Russia and Venezuelan officials agreed Friday to bolster cooperation in the oil and gas industry, the latest sign of strengthening ties between two nations trying to decrease U.S. influence around the world.
Venezuelan President Hugo Chavez and Russian President Dmitry Medvedev watched the signing of deals between state energy companies in the southern city of Orenburg.
Chavez also was expected to watch a major Russian military exercise during his second visit to Russia in just over two months.
Credit for arms purchases
Russia has signed contracts worth more than $4.4 billion with Venezuela since 2005 to supply arms including fighter jets, helicopters, and 100,000 Kalashnikov assault rifles. The Kremlin said Thursday that Russia is granting Venezuela a $1 billion credit for the purchase of Russian weaponry.
The arms purchases have sparked concern in the United States and among some neighbors of Venezuela, such as Colombia, which has accused Venezuelan officials of supporting leftist insurgents.
The CEO of Russia's state gas monopoly OAO Gazprom and the president of state energy company Petroleos de Venezuela SA, or PDVSA, signed a memorandum of understanding that Gazprom said allowed for greater cooperation between the companies.

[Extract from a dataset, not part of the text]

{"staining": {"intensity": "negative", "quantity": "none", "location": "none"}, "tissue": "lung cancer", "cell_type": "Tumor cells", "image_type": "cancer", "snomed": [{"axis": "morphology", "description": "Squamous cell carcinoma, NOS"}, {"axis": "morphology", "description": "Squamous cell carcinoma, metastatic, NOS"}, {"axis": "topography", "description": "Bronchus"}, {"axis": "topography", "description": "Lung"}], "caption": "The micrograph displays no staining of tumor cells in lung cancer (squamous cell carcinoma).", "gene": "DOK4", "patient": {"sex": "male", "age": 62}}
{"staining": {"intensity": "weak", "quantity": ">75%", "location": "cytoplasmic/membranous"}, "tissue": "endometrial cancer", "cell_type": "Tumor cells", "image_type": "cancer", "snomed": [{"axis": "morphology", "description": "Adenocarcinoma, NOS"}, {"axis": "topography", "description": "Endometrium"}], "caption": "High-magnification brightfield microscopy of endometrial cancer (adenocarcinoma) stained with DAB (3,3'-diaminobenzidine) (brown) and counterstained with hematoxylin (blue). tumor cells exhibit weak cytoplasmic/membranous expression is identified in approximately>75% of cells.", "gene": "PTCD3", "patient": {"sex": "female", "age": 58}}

The energy ministers signed a separate memorandum calling for the establishment of a body that would oversee broader cooperation in oil and gas between the energy-rich nations.
$100 million investment
Gazprom has invested $100 million in Venezuela, Gazprom chief Alexei Miller said on Vesti-24 television after the signing.
He said agreement to create a consortium linking PDVSA with Russia's top oil and gas companies was in the works and could be signed in the coming months, with Gazprom likely leading the Russian side.
Chavez is on a trip that has taken him to Cuba and China along with Russia, whose war with U.S. ally Georgia has badly soured relations with Washington.
A Russian naval squadron is on its way to Venezuela, and Russia sent two strategic bombers there earlier this month. The Western Hemisphere deployments are a pointed response to the U.S. use of military ships to bring aid to Georgia and aspects of what the Kremlin casts as threatening U.S. encroachment near its borders.